Segment Start: Given entries

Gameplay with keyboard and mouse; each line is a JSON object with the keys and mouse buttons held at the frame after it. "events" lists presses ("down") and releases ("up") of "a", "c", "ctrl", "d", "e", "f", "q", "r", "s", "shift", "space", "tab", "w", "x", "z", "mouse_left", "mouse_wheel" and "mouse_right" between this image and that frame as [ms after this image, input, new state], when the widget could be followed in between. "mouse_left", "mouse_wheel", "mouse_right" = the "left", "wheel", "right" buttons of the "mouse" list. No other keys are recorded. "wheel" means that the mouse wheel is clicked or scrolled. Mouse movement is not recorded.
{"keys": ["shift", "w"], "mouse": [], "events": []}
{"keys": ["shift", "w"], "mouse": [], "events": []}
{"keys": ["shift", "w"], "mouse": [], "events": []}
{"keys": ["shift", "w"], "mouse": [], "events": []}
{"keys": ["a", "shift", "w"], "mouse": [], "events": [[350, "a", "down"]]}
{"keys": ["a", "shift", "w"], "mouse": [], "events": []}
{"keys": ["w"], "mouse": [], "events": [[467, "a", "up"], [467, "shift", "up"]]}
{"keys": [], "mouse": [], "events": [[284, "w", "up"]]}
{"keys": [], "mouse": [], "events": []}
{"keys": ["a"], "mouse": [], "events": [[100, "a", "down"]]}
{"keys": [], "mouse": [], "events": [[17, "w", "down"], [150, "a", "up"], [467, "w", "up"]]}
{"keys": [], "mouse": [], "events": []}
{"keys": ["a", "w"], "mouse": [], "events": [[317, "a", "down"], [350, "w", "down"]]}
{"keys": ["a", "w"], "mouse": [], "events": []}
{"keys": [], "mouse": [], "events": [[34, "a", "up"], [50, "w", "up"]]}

Segment End: Given entries

Would you return every line of the data above exactly?

▸ **Answer space**:
Gameplay with keyboard and mouse; each line is a JSON object with the keys and mouse buttons held at the frame after it. "events" lists presses ("down") and releases ("up") of "a", "c", "ctrl", "d", "e", "f", "q", "r", "s", "shift", "space", "tab", "w", "x", "z", "mouse_left", "mouse_wheel" and "mouse_right" between this image and that frame as [ms after this image, input, new state], when the widget could be followed in between. "mouse_left", "mouse_wheel", "mouse_right" = the "left", "wheel", "right" buttons of the "mouse" list. No other keys are recorded. "wheel" means that the mouse wheel is clicked or scrolled. Mouse movement is not recorded.
{"keys": ["shift", "w"], "mouse": [], "events": []}
{"keys": ["shift", "w"], "mouse": [], "events": []}
{"keys": ["shift", "w"], "mouse": [], "events": []}
{"keys": ["shift", "w"], "mouse": [], "events": []}
{"keys": ["a", "shift", "w"], "mouse": [], "events": [[350, "a", "down"]]}
{"keys": ["a", "shift", "w"], "mouse": [], "events": []}
{"keys": ["w"], "mouse": [], "events": [[467, "a", "up"], [467, "shift", "up"]]}
{"keys": [], "mouse": [], "events": [[284, "w", "up"]]}
{"keys": [], "mouse": [], "events": []}
{"keys": ["a"], "mouse": [], "events": [[100, "a", "down"]]}
{"keys": [], "mouse": [], "events": [[17, "w", "down"], [150, "a", "up"], [467, "w", "up"]]}
{"keys": [], "mouse": [], "events": []}
{"keys": ["a", "w"], "mouse": [], "events": [[317, "a", "down"], [350, "w", "down"]]}
{"keys": ["a", "w"], "mouse": [], "events": []}
{"keys": [], "mouse": [], "events": [[34, "a", "up"], [50, "w", "up"]]}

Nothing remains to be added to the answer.